━━━ Provided material ━━━
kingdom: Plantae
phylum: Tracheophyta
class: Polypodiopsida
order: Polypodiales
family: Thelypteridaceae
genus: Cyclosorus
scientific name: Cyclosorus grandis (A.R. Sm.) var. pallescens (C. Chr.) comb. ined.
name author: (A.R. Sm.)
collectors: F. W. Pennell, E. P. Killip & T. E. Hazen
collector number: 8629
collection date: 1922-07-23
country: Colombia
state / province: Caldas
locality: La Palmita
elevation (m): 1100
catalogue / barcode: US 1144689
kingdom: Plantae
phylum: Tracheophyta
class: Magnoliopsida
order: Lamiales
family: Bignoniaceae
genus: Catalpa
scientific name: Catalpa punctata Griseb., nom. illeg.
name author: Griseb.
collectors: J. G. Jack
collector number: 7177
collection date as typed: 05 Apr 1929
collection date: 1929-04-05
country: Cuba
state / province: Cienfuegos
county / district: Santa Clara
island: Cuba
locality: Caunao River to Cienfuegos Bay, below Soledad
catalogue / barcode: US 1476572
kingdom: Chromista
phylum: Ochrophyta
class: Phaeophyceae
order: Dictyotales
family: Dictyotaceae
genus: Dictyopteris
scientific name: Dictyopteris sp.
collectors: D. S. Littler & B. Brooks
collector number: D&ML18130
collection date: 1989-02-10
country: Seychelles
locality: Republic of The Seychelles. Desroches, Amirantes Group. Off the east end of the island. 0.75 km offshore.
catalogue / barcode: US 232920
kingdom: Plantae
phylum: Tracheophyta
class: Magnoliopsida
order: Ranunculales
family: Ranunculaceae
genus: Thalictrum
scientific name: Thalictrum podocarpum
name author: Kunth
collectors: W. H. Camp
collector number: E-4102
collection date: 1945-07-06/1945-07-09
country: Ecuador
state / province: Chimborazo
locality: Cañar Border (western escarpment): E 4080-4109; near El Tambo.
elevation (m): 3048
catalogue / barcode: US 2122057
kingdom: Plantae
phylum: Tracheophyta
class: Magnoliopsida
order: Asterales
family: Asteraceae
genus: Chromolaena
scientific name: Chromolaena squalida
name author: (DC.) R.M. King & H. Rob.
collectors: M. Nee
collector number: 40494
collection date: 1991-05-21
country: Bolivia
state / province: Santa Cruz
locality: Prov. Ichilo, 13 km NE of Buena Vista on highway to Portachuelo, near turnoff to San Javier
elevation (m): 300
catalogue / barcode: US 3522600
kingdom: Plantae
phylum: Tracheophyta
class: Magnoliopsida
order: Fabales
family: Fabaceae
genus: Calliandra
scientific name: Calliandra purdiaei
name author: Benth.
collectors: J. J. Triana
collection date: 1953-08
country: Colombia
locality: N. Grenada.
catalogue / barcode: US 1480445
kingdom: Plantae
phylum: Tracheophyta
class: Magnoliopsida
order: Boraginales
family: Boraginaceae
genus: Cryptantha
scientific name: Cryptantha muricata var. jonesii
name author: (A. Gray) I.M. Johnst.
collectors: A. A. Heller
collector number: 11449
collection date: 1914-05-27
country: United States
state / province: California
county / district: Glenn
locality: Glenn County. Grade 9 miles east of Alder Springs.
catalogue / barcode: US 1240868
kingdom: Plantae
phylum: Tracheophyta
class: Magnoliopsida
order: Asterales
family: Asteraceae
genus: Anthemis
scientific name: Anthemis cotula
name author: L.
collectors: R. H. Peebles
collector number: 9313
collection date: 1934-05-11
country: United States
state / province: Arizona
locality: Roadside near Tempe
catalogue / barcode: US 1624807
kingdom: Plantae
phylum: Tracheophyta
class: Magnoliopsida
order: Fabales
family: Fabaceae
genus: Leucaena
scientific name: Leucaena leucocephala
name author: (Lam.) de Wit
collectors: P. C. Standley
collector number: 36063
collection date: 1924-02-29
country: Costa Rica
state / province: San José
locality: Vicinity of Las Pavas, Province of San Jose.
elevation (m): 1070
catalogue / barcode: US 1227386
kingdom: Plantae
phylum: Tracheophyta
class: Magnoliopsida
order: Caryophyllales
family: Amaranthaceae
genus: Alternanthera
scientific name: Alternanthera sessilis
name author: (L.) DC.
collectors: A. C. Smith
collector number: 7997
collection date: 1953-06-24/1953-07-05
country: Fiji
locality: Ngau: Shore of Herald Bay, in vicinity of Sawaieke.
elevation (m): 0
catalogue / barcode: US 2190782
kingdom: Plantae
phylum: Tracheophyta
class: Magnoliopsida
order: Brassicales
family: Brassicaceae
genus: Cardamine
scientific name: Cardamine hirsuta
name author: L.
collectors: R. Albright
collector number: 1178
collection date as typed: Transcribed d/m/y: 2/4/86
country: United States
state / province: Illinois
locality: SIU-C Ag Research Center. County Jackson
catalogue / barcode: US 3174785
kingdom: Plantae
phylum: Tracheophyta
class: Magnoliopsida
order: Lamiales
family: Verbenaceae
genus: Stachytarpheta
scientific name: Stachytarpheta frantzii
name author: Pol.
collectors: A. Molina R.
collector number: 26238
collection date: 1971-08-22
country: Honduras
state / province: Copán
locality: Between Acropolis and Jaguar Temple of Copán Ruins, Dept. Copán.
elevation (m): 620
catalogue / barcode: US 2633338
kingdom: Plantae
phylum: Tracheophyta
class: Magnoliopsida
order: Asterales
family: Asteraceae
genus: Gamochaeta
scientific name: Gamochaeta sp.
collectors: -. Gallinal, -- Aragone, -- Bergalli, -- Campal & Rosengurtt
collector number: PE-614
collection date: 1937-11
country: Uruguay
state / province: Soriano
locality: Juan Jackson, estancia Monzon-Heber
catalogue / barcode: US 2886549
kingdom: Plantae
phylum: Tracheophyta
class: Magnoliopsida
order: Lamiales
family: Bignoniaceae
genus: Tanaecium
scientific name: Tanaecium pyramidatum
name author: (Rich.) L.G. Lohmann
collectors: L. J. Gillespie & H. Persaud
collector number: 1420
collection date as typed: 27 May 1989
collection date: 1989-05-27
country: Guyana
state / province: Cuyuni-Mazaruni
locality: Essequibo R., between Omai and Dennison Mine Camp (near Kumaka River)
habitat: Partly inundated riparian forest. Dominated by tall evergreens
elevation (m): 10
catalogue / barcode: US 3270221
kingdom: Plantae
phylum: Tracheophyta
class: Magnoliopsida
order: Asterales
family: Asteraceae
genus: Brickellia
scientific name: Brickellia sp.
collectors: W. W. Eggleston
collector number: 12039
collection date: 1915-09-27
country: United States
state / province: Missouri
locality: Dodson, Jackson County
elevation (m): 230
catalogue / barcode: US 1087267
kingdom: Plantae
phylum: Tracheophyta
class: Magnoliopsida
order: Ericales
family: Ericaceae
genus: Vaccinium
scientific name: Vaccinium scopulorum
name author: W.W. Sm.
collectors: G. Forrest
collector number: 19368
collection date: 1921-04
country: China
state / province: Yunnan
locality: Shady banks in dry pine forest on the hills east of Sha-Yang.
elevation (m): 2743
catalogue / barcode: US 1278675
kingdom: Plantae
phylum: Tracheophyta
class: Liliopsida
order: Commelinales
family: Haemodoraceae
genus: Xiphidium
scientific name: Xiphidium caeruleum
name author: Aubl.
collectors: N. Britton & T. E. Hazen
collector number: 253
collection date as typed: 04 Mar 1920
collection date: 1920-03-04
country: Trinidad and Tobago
━━━
**Task goal:**
Reproduce word for word the stretch of rows above, from the line containing "scientific name: Thalictrum podocarpum" through the line containing "scientific name: Chromolaena squalida", including both of those lines.

**Solution to this task:**
scientific name: Thalictrum podocarpum
name author: Kunth
collectors: W. H. Camp
collector number: E-4102
collection date: 1945-07-06/1945-07-09
country: Ecuador
state / province: Chimborazo
locality: Cañar Border (western escarpment): E 4080-4109; near El Tambo.
elevation (m): 3048
catalogue / barcode: US 2122057
kingdom: Plantae
phylum: Tracheophyta
class: Magnoliopsida
order: Asterales
family: Asteraceae
genus: Chromolaena
scientific name: Chromolaena squalida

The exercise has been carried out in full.